Priorities have changed for Kenny since Rio 2016, with the birth of her son Albie, who will turn four this August. Track cycling’s golden couple will be away from him for the longest time they ever have been by going to the Olympics, as he is not allowed to travel due to a ban on overseas spectators put in place by the Japanese government. But she admits it was a concern anyway - and says she now has his childcare planned to the smallest detail.
“British Cycling have been great in terms of allowing him to come to our holding camp, so he’s going to come to Wales with us, with our parents obviously there to help look after him - but after that they’ll drive home and we’ll go off to Tokyo.

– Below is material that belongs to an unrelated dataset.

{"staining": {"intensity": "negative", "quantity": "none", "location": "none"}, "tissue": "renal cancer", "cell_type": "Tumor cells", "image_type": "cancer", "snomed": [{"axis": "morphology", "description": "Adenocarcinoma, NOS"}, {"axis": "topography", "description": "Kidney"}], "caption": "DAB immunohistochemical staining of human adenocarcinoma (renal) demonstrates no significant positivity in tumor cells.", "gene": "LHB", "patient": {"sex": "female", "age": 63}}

“In a funny way it almost took making a decision out of it. There’s been two flights now where athletes have come back from places and had to self isolate.

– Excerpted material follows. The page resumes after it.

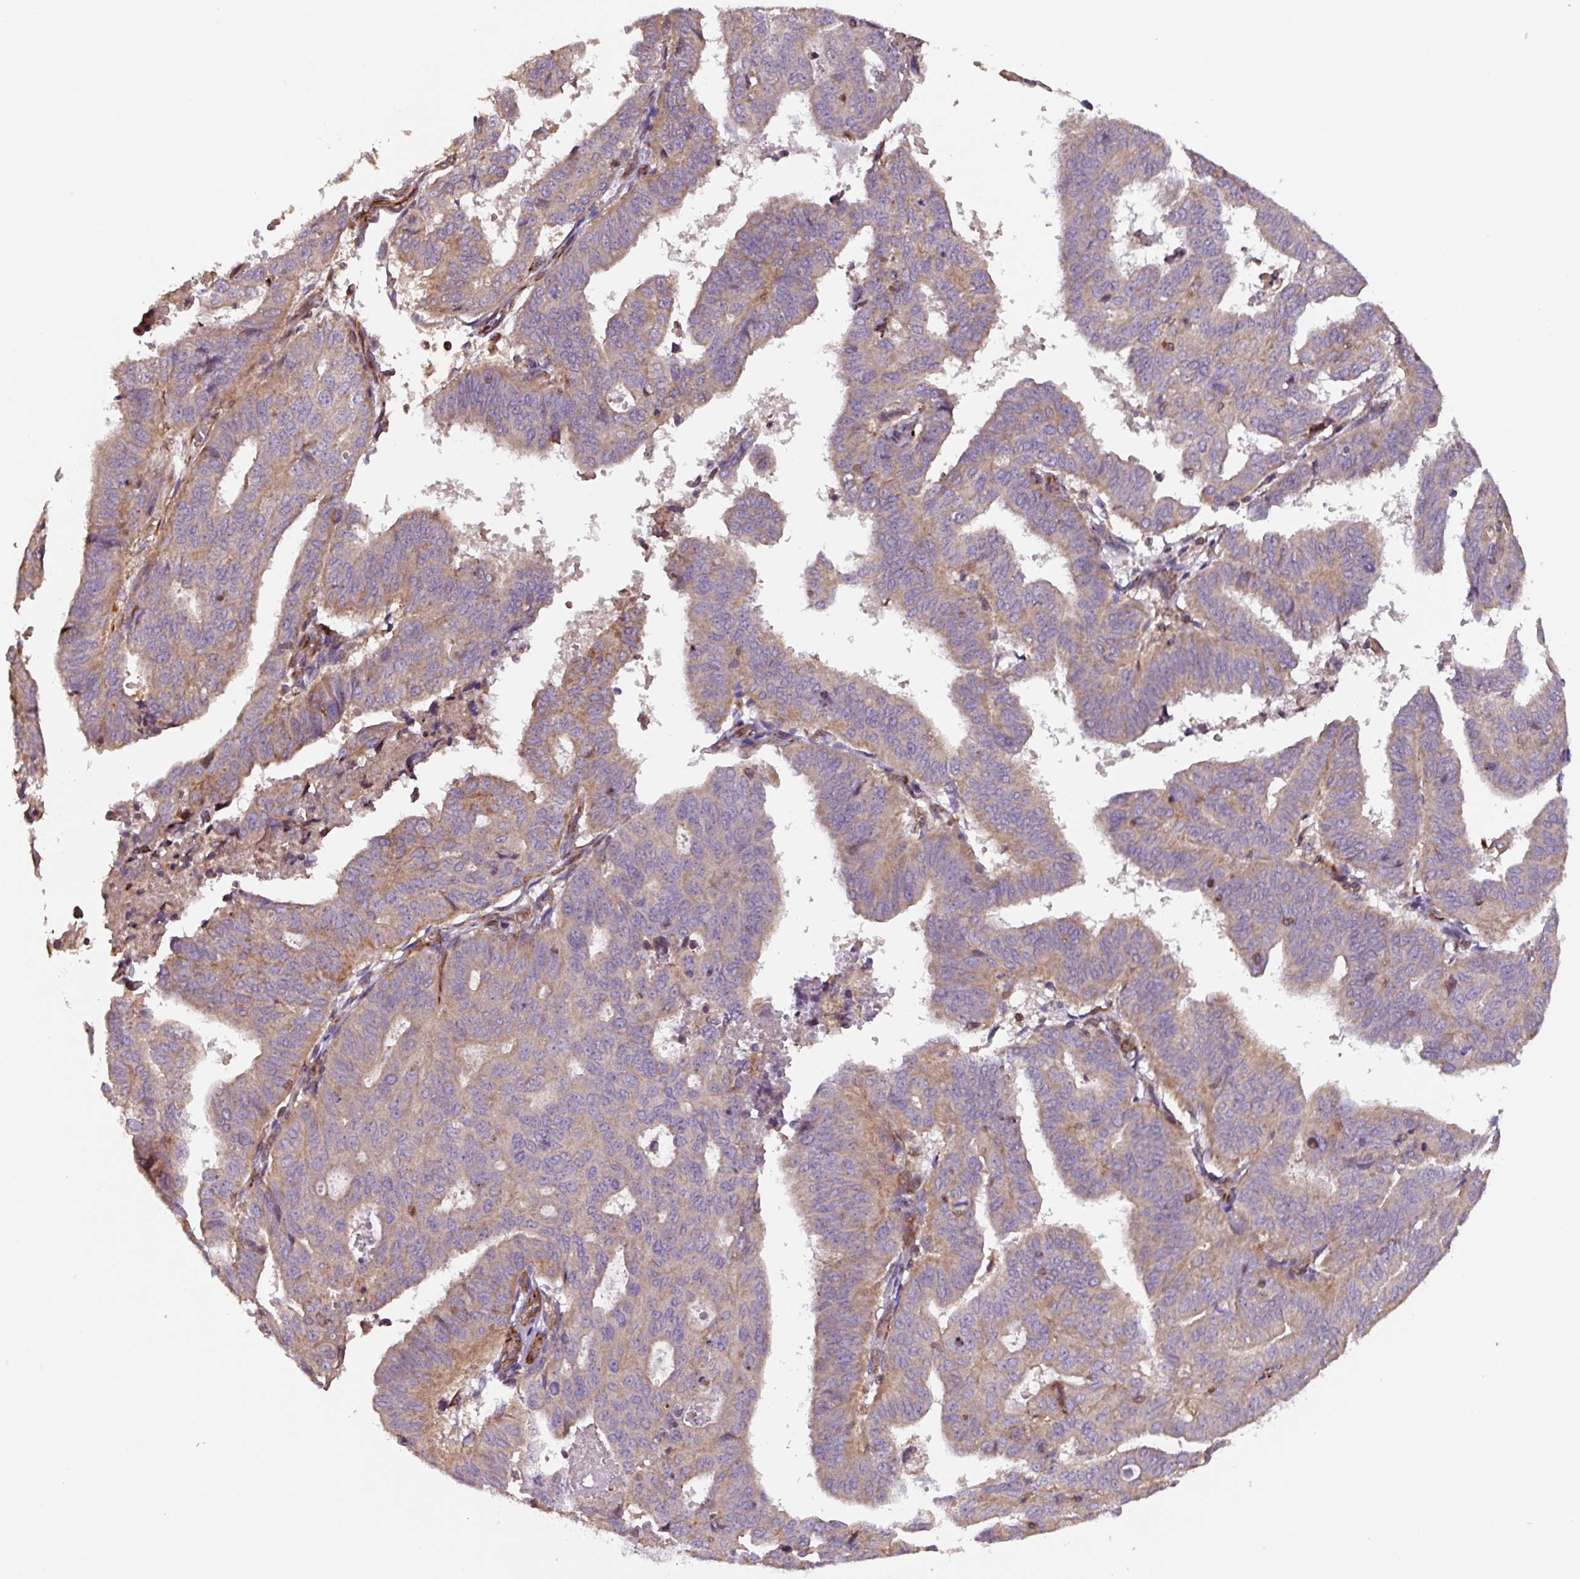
{"staining": {"intensity": "weak", "quantity": ">75%", "location": "cytoplasmic/membranous"}, "tissue": "endometrial cancer", "cell_type": "Tumor cells", "image_type": "cancer", "snomed": [{"axis": "morphology", "description": "Adenocarcinoma, NOS"}, {"axis": "topography", "description": "Uterus"}], "caption": "Human endometrial cancer stained for a protein (brown) demonstrates weak cytoplasmic/membranous positive expression in about >75% of tumor cells.", "gene": "PLEKHD1", "patient": {"sex": "female", "age": 77}}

To have that risk, knowing it’s your family and you could do nothing about whether he has to isolate out there, because we wouldn’t be on the flight with him, we were umming and ahing anyway so in a funny way it took the decision out of it.
“I’m an organiser, I have no worries telling people that we need help here, there and everywhere, it’s great because both sets of grandparents are retired.
“It’s funny actually, I sat down with Jessica Ennis-Hill when I was pregnant and she told me she was pregnant with her second baby and she said to me, ‘you need to make sure you have a timetable, that you have everyone around you exactly when you need them’, and I thought ‘how on earth am I going to tell my parents I need you here at this time’ and Jason’s parents ‘I need you here at that time’, it doesn’t sound very me, that.
“But then actually it came very easily to me! I do like organising people as it happens, and they’ve just been great, we couldn’t have done it without them. This year’s been a little bit easier because he’s started nursery as well, he starts school in September, so this year has definitely been easier!”
Kenny says having Albie has made her a more relaxed athlete, as she has fewer opportunities to over analyse her performances in training as soon as he gets home from the velodrome. Removing herself from the sport works well for her - but she says he is only now starting to realise what she does for a living.
“I don’t think he understands the Olympics, he knows that bike races you try to win,” she said.
But they’ve been doing balance bike sessions at the track with their nursery, and when he came back, because they’ve obviously been watching videos of track races, he said ‘mummy, I know what you do at work’ and I said ‘oh right?’ and he said ‘you ride a bike’.
“That was the first time he had any association that is what I do. He knows I have bikes, because when I go out he says ‘which colour are you going on today?’ and so he has an interest that we ride bikes but he’s never actually said, ‘oh I get it, I know now that’s what you go and do’.”